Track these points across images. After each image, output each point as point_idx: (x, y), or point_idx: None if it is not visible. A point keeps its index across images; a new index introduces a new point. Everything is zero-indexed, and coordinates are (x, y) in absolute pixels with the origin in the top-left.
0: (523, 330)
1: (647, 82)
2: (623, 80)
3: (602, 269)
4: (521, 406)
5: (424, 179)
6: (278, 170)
☆ ☆ ☆
TASK GOAL = Print each of the rows above again, word for word and in the same order, with nothing changed or added.

THE COMPLETED TASK =
Track these points across images. After each image, output each point as point_idx: (x, y), or point_idx: None if it is not visible. A point keeps its index across images; a new index introduces a new point. Everything is zero-indexed, and coordinates are (x, y) in absolute pixels with the origin in the top-left.
0: (523, 330)
1: (647, 82)
2: (623, 80)
3: (602, 269)
4: (521, 406)
5: (424, 179)
6: (278, 170)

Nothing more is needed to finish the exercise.